● WHAT TO DO: In the listing below, start your output at the line with "- Hatch shading" and end it after the line with "scroll(514, 317, up, 3)", copying every line exactly.

● AVAILABLE DATA:
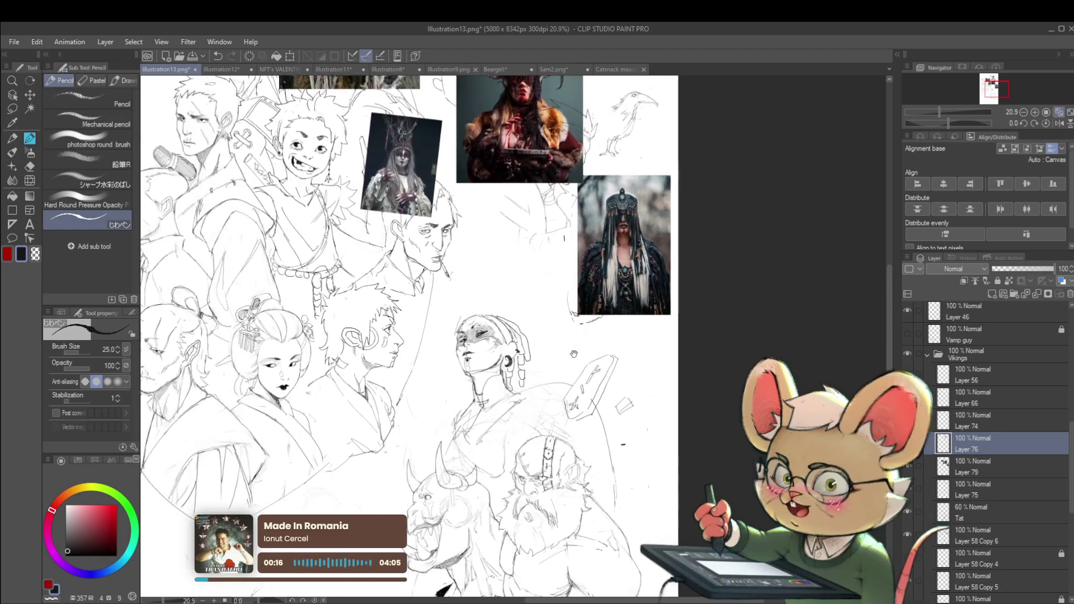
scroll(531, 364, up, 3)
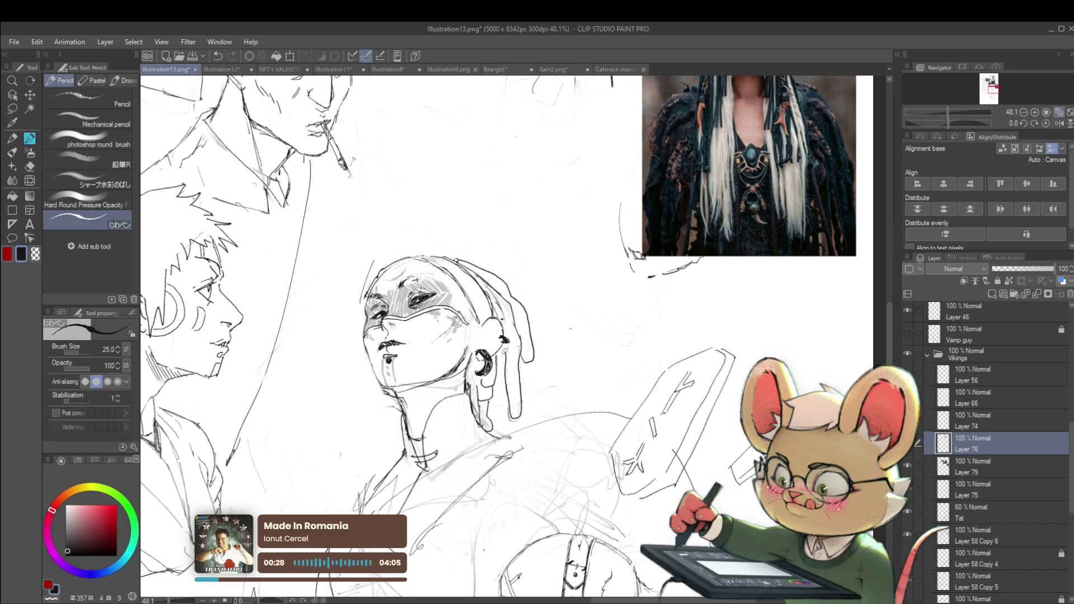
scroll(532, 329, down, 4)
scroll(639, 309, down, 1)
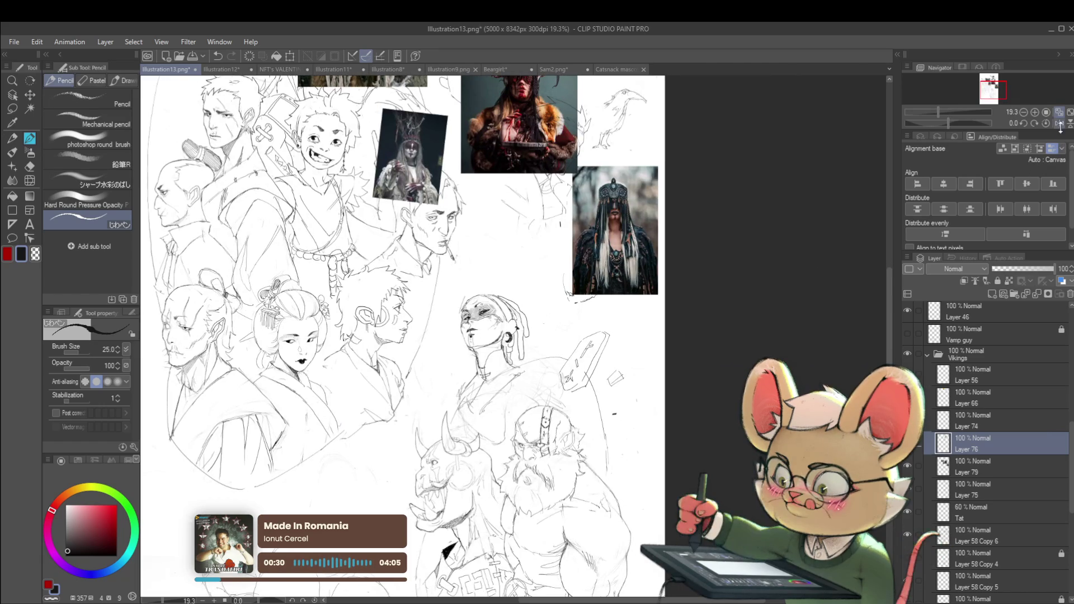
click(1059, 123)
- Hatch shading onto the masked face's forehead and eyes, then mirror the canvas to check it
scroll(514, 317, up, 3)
==
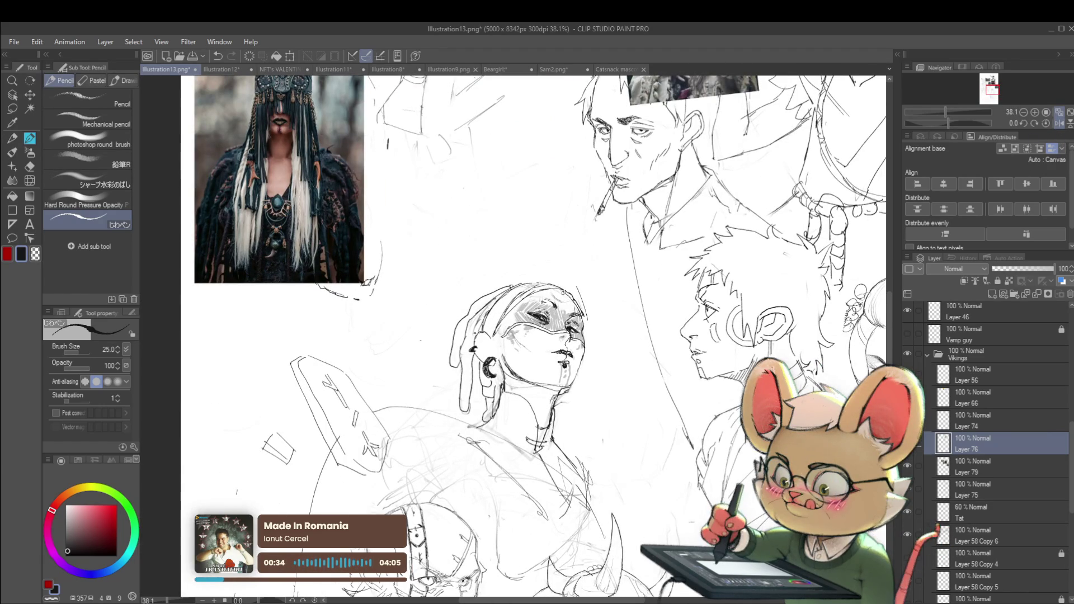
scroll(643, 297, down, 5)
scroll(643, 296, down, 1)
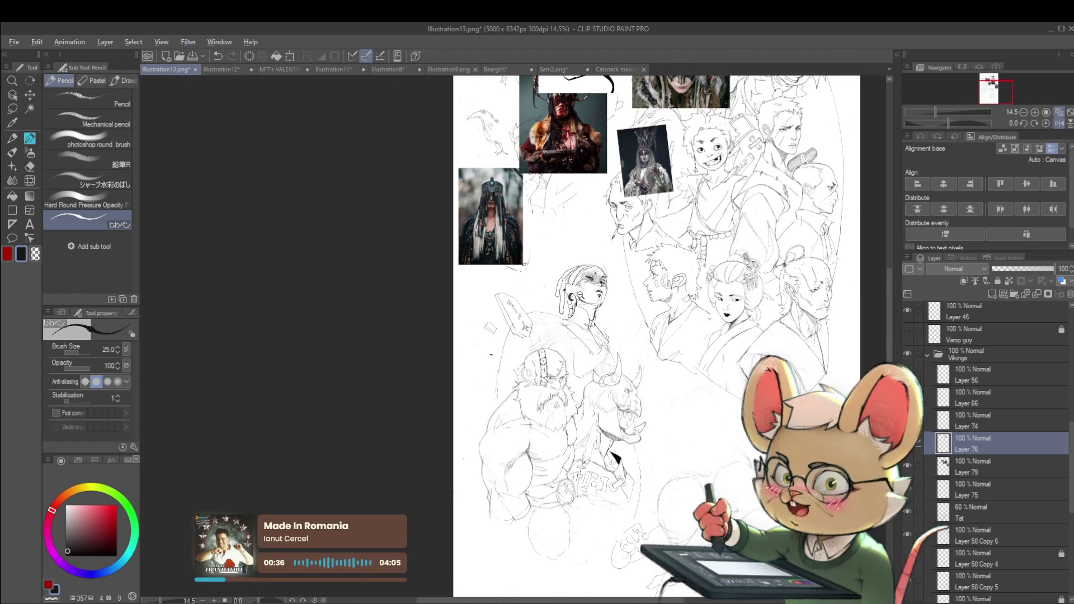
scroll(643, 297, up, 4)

● OUTPUT FOR THIS TASK:
- Hatch shading onto the masked face's forehead and eyes, then mirror the canvas to check it
scroll(514, 317, up, 3)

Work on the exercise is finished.